Unbearable Words and Strange Paradoxes

In 2022 there are many terms that in certain contexts are taboo and apparently offensive. The words “master” and “slave” are now being eradicated from our language in certain contexts as they are words that are either repressive or make people feel uncomfortable. An example of this is in programming source control.  On GitHub the “master” branch is now by default called “main.”  You can read about this change on various websites.

What is interesting is that there seems to be a lack of critical thinking here. We are talking about the relationship between branches in a repository, not actual human relations. Furthermore, what is ironic is that in the early days of the web, the person who ran websites was called a “webmaster.” Surely this referred to the mastering of skills and at the time the  creation of ridiculous nested HTML tables and “font” tags, but to the underling of said “webmaster,” could they have taken offence and felt trodden upon as the webmaster’s slave? It all seems rather peculiar and some agree.

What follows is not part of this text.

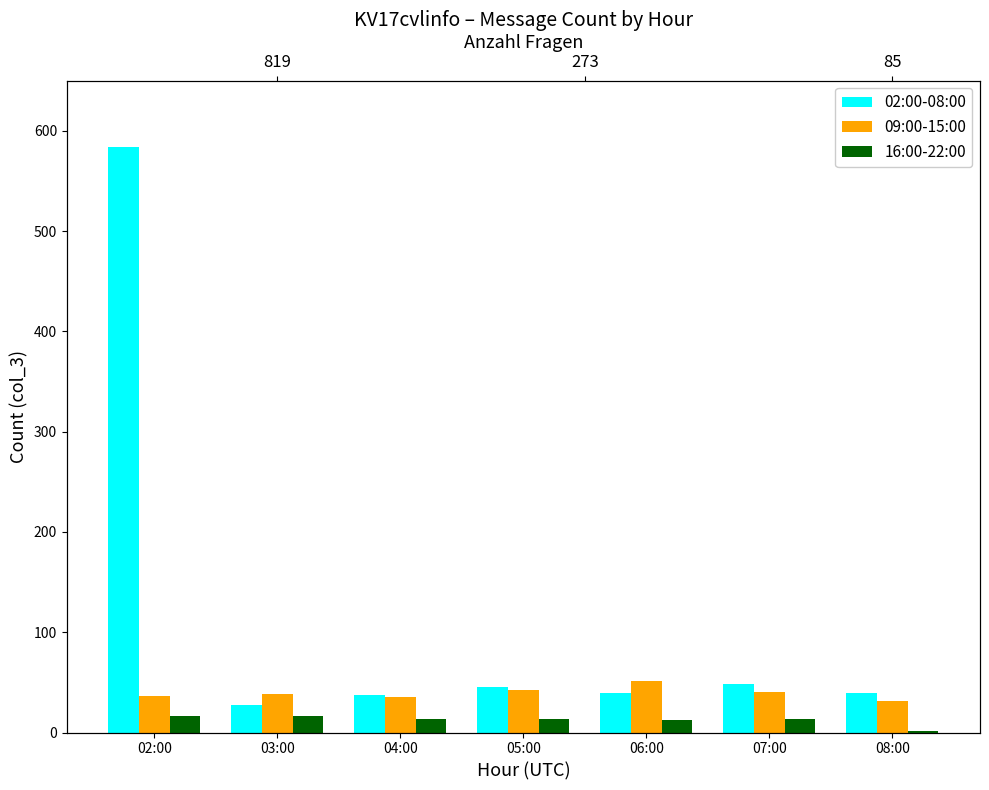

At which label does 16:00-22:00 first exceed 13?

02:00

jaredpatrick • 8 months ago
I am a black man trying to build a product that is now broken because you are worried I am offended by branch names?

Slavery ended over 150 years ago. We don’t need your virtue signaling.

Stop perpetuating this BLM nonsense. If people want recognition and support then they need to earn it. I worked my rear off to get where I am today without a movement behind me. I have been elevated by people of all types because I have skills and a good work ethic.

We are all serving a “master” whether it is a manager or customers. Nobody can make it without serving someone.

– Comment on www.zdnet.com

To further see the absurdity of this renaming, I recently picked up a copy in a Goodwill store for one dollar of “Adventures of Huckleberry Finn” by non other than Mark Twain. On the road, I was keeping my eye out for the book having read it in college. The edition was The Newsouth Edition from 2011. I soon found out that I wanted nothing to do with it. The editor had replaced the word “nigger” with the word “slave” throughout so as to not offend people and make it more palatable to the tender high schoolers. Good grief! Evidently it is alright to use the “n” word in a contemporary pop song but it must be washed clean from a pivotal piece of American literature.

What is additionally strange is that Twain had to fight constantly with his editors not to change his punctuation and he got irate when they took out or added commas. I wonder what he would have thought about changing lots of words. I will give this copy away and search for the real thing.

In 2011 the term “nigger” was made less offensive by replacing it with “slave.” Ironically, in 2020 the apparently offensive term “master” is renamed to “main.” We live in a world were comfort supersedes truth and the shrill seem to dominate the conversation. While we bicker over offensive diction real problems are everywhere.